It’s hard to object to the way moving picture production has drifted away from small-sensor, three-chip cameras toward single, larger sensors. The benefits are clear: the cameras are smaller and cheaper and lens design is simplified. Or at least, it is if you’re making cinema primes; that assumption breaks down when people who grew up on 2/3” broadcast zooms – people such as your narrator – try to achieve something like the same ergonomics and usability on a modern, single-chip camera.
The problem is, there is nothing like a seventeen- or eighteen-to-one broadcast lens for super-35mm sensors. For instance, a Fujinon ZA17x7.6 is a 7.6 to 129mm zoom in a package the size of only a medium-sized stills lens that maintains at least f/2.3 end to end. Like it or not, there is nothing that will do that for any amount of money in super-35.
Fujifilm’s XK20-120mm is a wonderful lens, though it weighs twice as much, costs a lot more and has about a third the zoom range (it is slightly faster assuming the B4 lens is adapted to cover super-35 sensors). Again, though, the 20-120 is fantastic. Lenses like it, or the longer but spendier Canon CN7x17, or the slightly slower but compact Zeiss LWZ.3, are lovely and beautiful and a large part of why modern documentaries can and do look so good. Still, the move to bigger chips has undeniably affected the ratio of size, weight, cost and capability in highly portable zoom lenses, especially on lightweight cameras that may struggle to balance the higher-end options.

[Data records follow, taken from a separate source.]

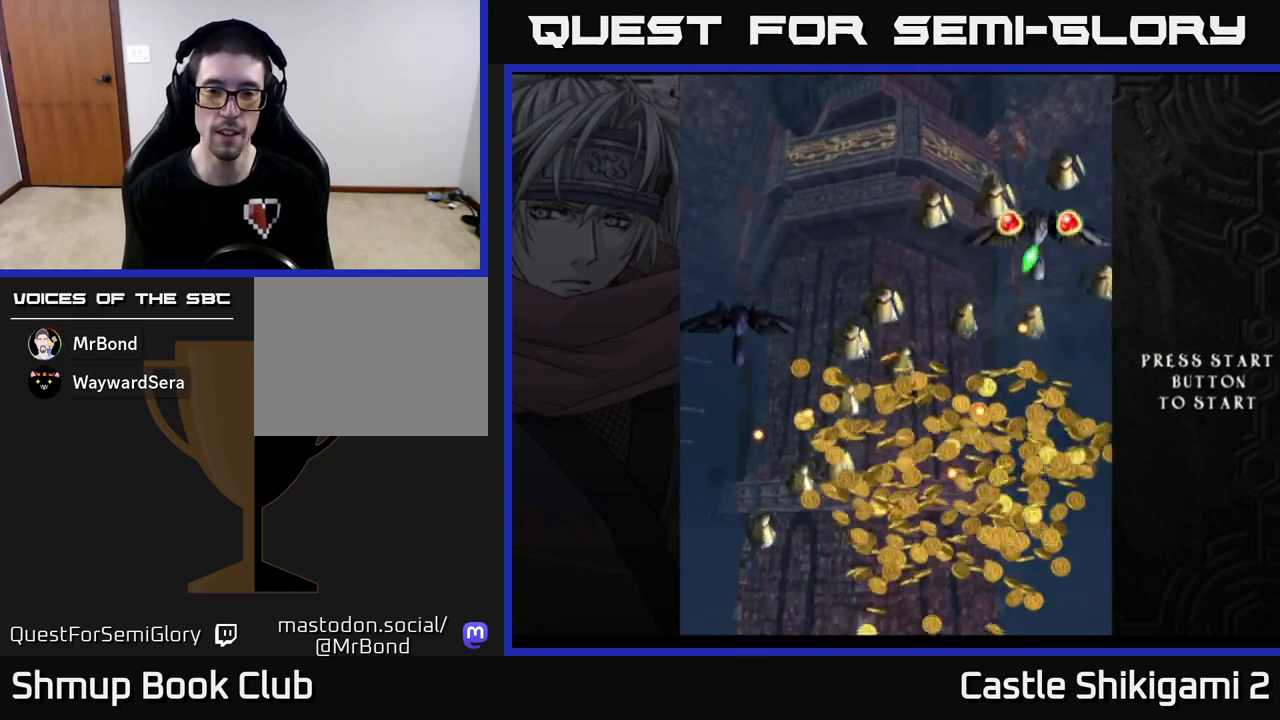
{"buttons": ["B"], "left_stick": "right", "events": [[150, "left_stick", "down-right"], [400, "left_stick", "right"]]}
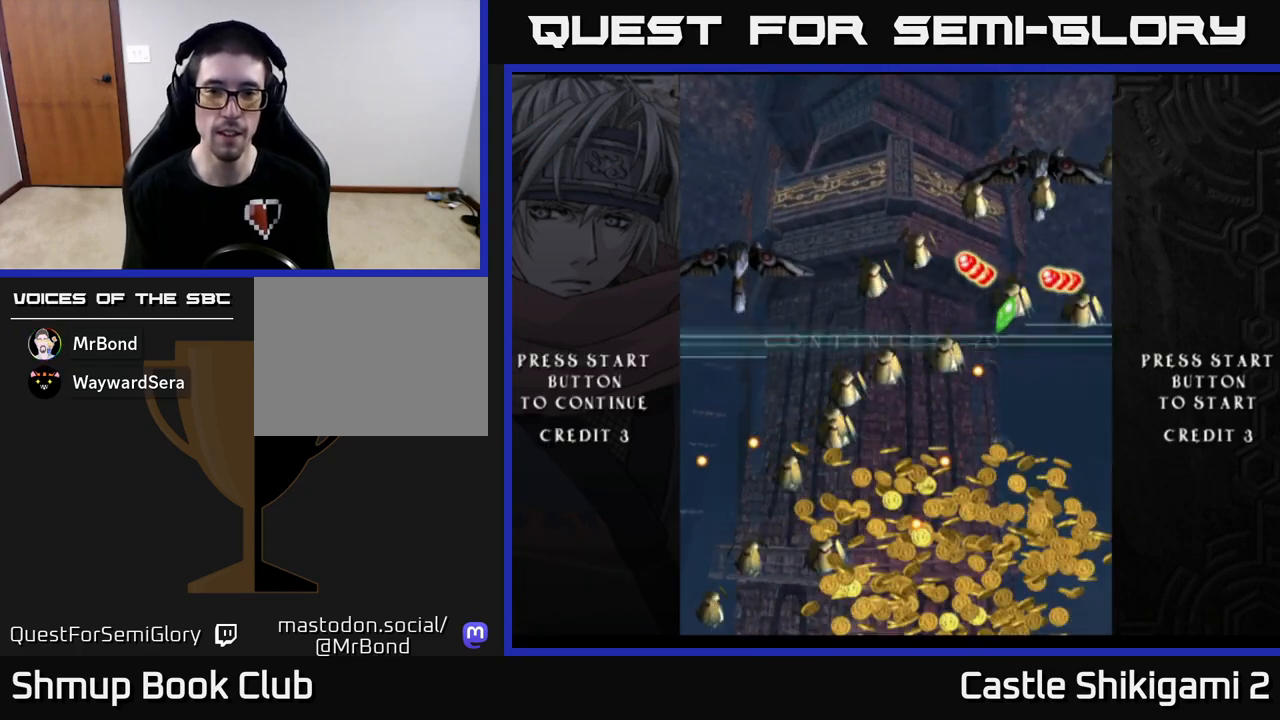
{"buttons": [], "left_stick": "center", "events": [[117, "left_stick", "center"], [350, "B", "up"]]}
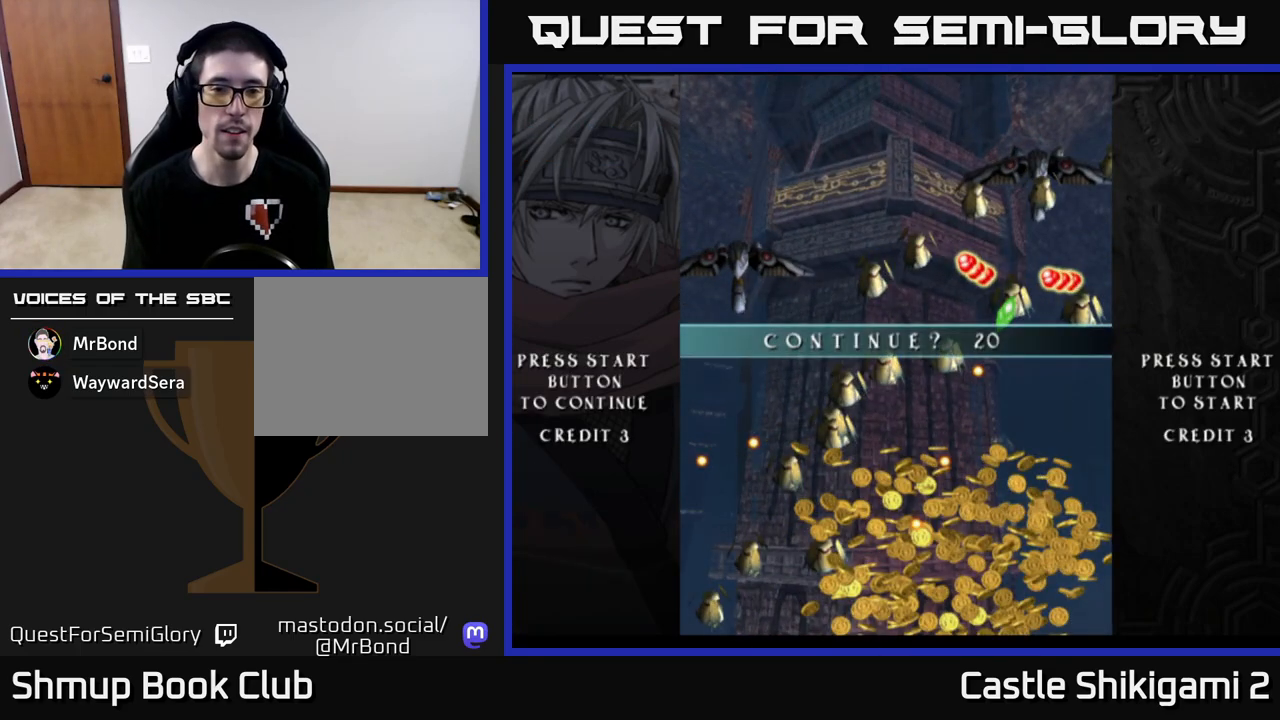
{"buttons": [], "left_stick": "center", "events": [[167, "A", "down"], [233, "A", "up"]]}
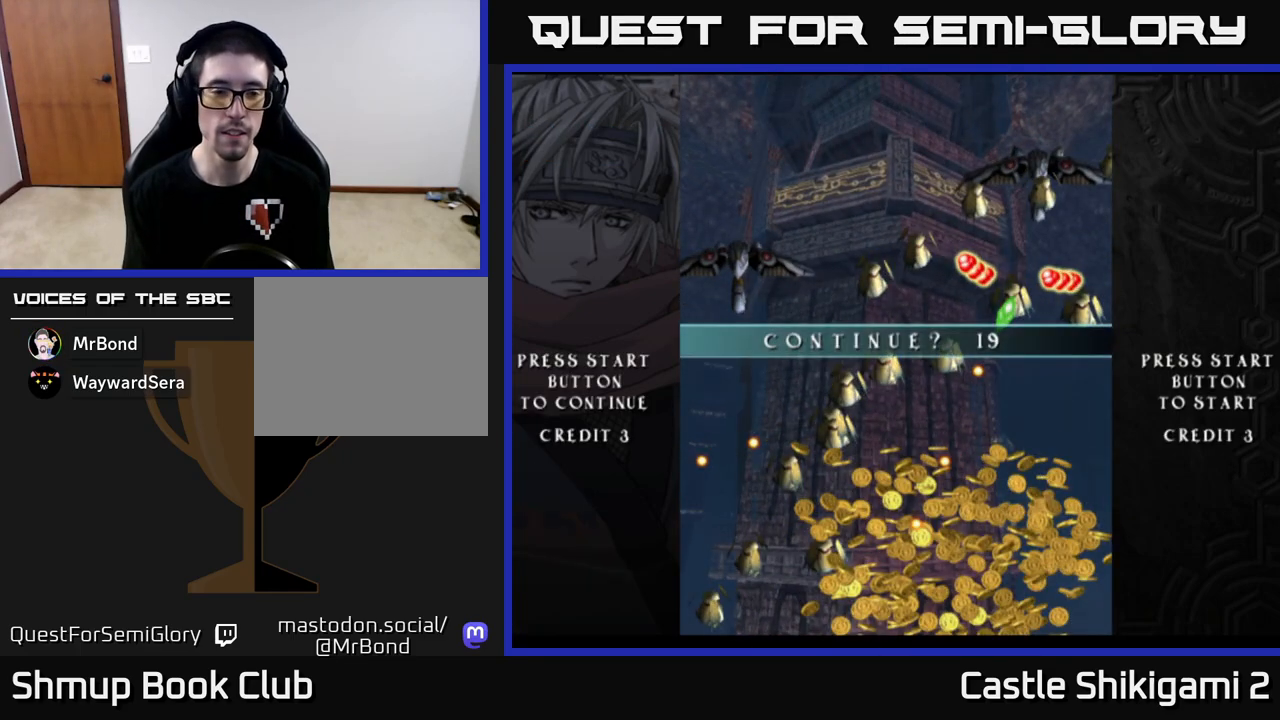
{"buttons": ["A"], "left_stick": "center", "events": [[67, "A", "down"], [100, "A", "up"], [183, "A", "down"], [250, "A", "up"], [333, "A", "down"], [383, "A", "up"], [467, "A", "down"]]}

What provoked this line of thought was a cautiously sotto-voce comment from one of the better-known incumbents of lens rehousing. There is, we’re told, a tendency for the less well-funded filmmaker to want a stills zoom rehoused in hopes that the result will be something the price, size, and weight of a Canon EF 28-300mm f/3.5-5.6L, but parfocal and with more focus travel.
Sadly, anyone instinctively frowning at that idea is right to be cautious.
This sort of thing can certainly be done, and has been, but the purpose of rehousing done well is not to save money, it’s usability, ergonomics and sturdiness. It’s usually more expensive, perhaps much more expensive, than buying a similarly-specified cine lens to begin with. Unmodified stills zooms are widely used for moving image work, but it’s hardly controversial to point out the limited focus travel and general layout make them far less handy than lenses specifically built to make moving images.
Clearly aware of all this, Canon built the 18-80 T4.4. It is an effective, and at under $5000 with grip, an affordable option. It could be longer and faster, but if we want a proper native big-chip zoom, there’s very little to compete with it. If we’re willing to go with a pair of zooms, which is something many documentarians would rather avoid, and if we’re using a camera with a very shallow lens mount, we can get a lot more performance; consider Fujifilm’s MK zoom pair. Sony has its series of somewhat-manual E mount zooms, including a useful 28-135 f/4, although they rely on E mount cameras.
Another compromise is represented by taking one of those enticingly lightweight and cost-effective broadcast zooms and putting an adaptor on the back which will correct-out the fact that the lens is designed for a 2/3”, three-chip camera. This approach is sometimes criticized as compromising speed and optical quality, although that sort of thinking often arises from people who shoot 4K at minimum aperture and maximum focal length, pixel-peep the corners on a monitor with 10:1 zoom, then complain it’s mushy.
With the extender in, that lens is operating at 258mm and an effective aperture around f/4 while keeping a 15mm wide end immediately available. That’s vastly beyond the capability of almost any stills zoom. Refrain from using the top quarter of the zoom range and the bottom f-stop, and the lens performs better while still remaining numerically competitive with other choices. News lenses are built to cover edge cases, and that sometimes just means that opinions about what’s an acceptable picture are predicated on slightly different intentions.
It’d be nice if one of the lens companies built a lens that worked like that out of the gate – a broadcast zoom like the Fujinon ZA17x7.6 or Canon HJ17x7.6B, just with the extender fixed in place, omitting the unnecessary provisions for three-chip cameras, and with the B4 to PL adaptor built in. Possibly we haven’t seen that because it would cannibalize the lower end of cinema zoom sales. Possibly we haven’t seen it because it can’t be done. Very likely, though, it would sell by the bucketload.
Exactly what’s possible is a product of optics, finance and ambition, but the opportunity is there if anyone can work out how.